田辺聖子:むかし・あけぼの−小説枕草子 上・下(角川文庫)
★★★
「小説枕草子」と銘打たれているが、清少納言の生涯を、おせいさんの瑞々しい創作を交えて描いた小説である。『源氏物語』を『新源氏物語』(新潮文庫・別項)で知った者としては、おせいさんの眼を通して読む古典の世界は抵抗なくすんなり心に入ってくる。
確かにここに描かれる「輝かしき女性像」は時代遅れかもしれない。家庭の中でこぢんまりとまとまってしまわず、社会で男たちの中に立ち混じって、彼らに負けぬ才覚で社会を渡っていくことこそ女の理想のあるべき姿。それを平安の世のキャリアウーマンである清少納言に事寄せて描く。僕とてもそれに全面的に共感できるわけではない。
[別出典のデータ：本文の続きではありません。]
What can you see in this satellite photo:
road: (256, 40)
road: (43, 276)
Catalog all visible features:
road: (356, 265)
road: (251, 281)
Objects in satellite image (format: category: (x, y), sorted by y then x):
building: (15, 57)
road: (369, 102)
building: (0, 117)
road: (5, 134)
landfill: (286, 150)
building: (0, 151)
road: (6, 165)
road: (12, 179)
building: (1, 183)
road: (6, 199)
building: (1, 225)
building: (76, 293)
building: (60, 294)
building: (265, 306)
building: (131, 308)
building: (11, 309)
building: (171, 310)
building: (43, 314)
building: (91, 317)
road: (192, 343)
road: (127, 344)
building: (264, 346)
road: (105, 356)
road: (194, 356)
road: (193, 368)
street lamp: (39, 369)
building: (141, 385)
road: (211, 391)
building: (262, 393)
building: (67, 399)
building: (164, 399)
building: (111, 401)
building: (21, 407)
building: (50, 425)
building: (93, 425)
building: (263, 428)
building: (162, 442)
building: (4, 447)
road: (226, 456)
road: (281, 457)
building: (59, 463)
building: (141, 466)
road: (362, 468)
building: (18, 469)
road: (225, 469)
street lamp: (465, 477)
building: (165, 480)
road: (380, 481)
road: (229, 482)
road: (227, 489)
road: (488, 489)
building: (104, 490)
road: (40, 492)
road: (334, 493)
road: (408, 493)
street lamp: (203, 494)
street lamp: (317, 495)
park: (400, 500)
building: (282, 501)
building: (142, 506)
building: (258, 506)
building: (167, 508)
しかし、そういったやや古錆びた感覚を補って余りある古典への愛情と、それを現代的な感性へと嫌味なく移しかえる鮮やかな筆致には率直に惹きつけられる。理知的だが、いい意味で女性的な優しい文章は、読んでいて心和む。本を読む本来の楽しさとはこういうものだよなあとしみじみ思う。
ところで、平安の世の貴族たちは盛んに文やら歌やらを取り交わしていたようだが、これってメールのやりとりと同じではないのだろうか。そう考えれば、教科書上の人たちも決して我々から遠いところに立っているわけではないと思える。